22 November 2021
Solution to the previous
Moustache guard, J.H. McConnell, patented on Oct. 29, 1912 (found using Espacenet).
In honour of World Philosophy Day on 18 November, we invite you to stroke your beards - whether imaginary or not - and ponder the relationship between philosophy and patents.
"The ship wherein Theseus and the youth of Athens returned from Crete had thirty oars, and was preserved by the Athenians down even to the time of Demetrius Phalereus, for they took away the old planks as they decayed, putting in new and stronger timber in their places, insomuch that this ship became a standing example among the philosophers, for the logical question of things that grow; one side holding that the ship remained the same, and the other contending that it was not the same."
If you were a philosopher living in the late first century, you might have been among the lucky few pondering the above paradox. The thought experiment is believed to be based on the story of infamous Greek hero Theseus, whose ship was kept in a museum after battle. Time took its toll on the ship. Its wooden planks began to rot and eventually they all had to be replaced. And with that, philosophers began to do what philosophers do best: ponder. With these replacement planks, was the ship still the same object, or had it suddenly become something new?
At this point you might be thinking, "Nice story, but what does this have to do with patent knowledge?"
Well... Back in 2008, Schütz, a German manufacturer of intermediate bulk containers (IBCs) (pictured above) and licensee of patent number EP0734967, sued Werit, a British manufacturer, for patent infringement. Because the plastic bottles in IBCs have a shorter lifespan than the steel cages, a third party, Delta, had taken Schütz-manufactured IBCs, replaced the original plastic bottles with Werit-manufactured ones and proceeded to sell these hybrid IBCs on the market.
In its defence, Werit argued that merely replacing the plastic bottles did not count as "making" the patented IBCs - just as some philosophers had argued all those centuries ago that replacing the wooden planks in Theseus' ship meant it was no longer the same ship. If replacing the bottles did not amount to "making" the patented object, then of course Werit would not - and could not - be held liable.

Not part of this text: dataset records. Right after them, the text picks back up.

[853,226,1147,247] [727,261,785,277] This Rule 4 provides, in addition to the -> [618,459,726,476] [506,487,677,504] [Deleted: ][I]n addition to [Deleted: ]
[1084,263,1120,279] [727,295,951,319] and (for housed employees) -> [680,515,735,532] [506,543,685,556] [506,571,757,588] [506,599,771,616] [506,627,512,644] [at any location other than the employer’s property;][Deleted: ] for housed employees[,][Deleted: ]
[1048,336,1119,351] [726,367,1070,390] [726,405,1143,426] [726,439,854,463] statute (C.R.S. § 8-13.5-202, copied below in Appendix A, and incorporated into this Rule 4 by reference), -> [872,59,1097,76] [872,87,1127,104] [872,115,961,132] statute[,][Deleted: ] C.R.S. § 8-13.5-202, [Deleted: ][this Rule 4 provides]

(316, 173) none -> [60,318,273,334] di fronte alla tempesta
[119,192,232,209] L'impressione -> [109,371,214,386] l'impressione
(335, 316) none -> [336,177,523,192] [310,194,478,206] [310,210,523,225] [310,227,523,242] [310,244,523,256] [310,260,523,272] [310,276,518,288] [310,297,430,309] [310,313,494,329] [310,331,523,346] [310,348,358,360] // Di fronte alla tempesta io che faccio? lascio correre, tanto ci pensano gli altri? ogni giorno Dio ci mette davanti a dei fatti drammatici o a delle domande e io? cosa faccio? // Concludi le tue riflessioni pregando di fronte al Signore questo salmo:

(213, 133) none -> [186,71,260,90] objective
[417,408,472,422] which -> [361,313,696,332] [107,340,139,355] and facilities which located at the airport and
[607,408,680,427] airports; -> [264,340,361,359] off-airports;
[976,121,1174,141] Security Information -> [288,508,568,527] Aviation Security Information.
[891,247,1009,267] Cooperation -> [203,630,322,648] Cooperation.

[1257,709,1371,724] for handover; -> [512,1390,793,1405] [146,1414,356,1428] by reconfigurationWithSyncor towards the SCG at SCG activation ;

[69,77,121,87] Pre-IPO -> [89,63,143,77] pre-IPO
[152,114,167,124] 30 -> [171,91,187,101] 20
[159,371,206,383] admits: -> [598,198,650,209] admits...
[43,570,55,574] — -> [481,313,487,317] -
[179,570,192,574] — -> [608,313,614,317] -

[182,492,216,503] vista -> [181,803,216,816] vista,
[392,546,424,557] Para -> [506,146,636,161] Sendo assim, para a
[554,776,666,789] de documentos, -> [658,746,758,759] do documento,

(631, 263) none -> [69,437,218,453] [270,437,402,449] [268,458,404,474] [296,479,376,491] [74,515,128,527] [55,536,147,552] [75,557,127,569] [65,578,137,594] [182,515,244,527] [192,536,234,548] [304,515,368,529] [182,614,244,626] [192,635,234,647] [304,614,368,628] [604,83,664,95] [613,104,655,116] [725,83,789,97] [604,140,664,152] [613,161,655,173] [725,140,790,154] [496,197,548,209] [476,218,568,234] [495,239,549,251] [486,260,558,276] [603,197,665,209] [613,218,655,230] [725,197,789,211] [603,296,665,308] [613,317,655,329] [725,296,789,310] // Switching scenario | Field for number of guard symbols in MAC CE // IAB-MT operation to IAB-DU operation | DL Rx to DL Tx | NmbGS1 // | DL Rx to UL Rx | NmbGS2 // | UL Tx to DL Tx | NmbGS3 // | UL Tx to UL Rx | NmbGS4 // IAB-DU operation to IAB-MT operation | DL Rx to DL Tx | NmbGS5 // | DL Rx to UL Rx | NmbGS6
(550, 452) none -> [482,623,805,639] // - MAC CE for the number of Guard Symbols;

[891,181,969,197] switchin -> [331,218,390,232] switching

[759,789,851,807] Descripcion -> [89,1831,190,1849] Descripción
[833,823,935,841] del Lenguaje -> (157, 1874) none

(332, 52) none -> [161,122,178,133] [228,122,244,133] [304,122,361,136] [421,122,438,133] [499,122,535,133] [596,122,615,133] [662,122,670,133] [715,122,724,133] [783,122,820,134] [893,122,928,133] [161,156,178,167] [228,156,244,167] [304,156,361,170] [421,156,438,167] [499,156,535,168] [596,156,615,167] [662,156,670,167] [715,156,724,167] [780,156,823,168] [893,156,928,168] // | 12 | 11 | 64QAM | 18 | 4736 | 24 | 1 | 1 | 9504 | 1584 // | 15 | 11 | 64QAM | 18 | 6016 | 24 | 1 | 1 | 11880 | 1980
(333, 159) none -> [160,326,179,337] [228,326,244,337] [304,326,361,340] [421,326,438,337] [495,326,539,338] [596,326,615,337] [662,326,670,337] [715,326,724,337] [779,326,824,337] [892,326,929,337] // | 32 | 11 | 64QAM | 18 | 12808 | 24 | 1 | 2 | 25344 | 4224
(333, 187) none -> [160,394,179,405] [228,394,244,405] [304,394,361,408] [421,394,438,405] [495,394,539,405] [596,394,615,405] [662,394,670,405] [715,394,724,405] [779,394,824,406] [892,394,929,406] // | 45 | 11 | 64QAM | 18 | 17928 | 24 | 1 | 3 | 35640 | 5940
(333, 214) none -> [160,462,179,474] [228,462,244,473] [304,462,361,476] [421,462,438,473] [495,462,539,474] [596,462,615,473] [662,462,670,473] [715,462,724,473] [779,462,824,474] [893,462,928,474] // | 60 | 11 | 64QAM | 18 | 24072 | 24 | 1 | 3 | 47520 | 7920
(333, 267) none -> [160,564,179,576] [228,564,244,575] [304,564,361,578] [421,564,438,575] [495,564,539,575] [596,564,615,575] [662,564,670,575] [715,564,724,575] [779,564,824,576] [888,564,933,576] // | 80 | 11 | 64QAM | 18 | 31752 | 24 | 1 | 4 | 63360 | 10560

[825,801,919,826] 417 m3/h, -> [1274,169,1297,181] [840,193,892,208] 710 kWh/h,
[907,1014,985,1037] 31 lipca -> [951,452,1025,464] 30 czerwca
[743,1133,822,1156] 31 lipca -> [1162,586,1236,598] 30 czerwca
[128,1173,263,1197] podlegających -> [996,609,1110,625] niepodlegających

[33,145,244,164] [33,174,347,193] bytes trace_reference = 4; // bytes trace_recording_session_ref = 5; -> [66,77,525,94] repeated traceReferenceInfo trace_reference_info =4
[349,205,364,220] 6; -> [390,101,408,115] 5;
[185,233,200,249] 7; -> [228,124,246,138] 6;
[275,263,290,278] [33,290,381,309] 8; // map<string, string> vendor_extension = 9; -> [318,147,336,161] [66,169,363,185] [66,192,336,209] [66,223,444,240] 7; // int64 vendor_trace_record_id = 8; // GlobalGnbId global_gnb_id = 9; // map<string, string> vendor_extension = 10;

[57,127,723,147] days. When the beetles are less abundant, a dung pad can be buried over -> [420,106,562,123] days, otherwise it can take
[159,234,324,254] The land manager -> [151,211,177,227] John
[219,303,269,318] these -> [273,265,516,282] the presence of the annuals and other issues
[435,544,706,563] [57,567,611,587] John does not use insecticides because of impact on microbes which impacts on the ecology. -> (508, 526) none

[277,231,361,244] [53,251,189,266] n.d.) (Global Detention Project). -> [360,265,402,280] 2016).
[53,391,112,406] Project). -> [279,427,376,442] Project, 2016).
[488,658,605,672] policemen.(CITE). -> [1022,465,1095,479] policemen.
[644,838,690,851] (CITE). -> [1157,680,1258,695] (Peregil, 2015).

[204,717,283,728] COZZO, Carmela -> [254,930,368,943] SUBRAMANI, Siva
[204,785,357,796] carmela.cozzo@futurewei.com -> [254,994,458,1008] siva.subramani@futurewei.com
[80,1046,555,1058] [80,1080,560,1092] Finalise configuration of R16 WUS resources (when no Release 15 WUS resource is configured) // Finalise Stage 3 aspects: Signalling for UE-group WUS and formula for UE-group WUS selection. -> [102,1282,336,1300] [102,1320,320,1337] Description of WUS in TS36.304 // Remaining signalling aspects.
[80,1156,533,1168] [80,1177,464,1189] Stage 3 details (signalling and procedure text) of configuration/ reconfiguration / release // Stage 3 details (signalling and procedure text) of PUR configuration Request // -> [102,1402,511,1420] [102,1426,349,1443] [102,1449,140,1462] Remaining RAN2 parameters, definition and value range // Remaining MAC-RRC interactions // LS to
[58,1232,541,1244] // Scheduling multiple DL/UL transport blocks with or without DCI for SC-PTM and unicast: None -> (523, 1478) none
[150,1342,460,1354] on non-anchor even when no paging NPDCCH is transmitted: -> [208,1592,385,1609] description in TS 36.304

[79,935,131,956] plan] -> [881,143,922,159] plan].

Much like philosophers' opinions on the paradox, decisions on the case varied. The UK High Court found no patent infringement as it held that the inventiveness of the object came from the cage and not the bottle. The UK Court of Appeal reasoned that replacing any part in a patented object entailed "making" it, and the German Federal Court of Justice decided that it was crucial to understand whether the market thought that replacing the plastic bottles implied "making" the IBC. Ultimately, the UK Supreme Court concluded that replacing the bottles did not amount to "making" the patented object.
So, there you have it - an ancient paradox applied to a modern patent dispute and an excellent example of how patent knowledge can be made philosophical.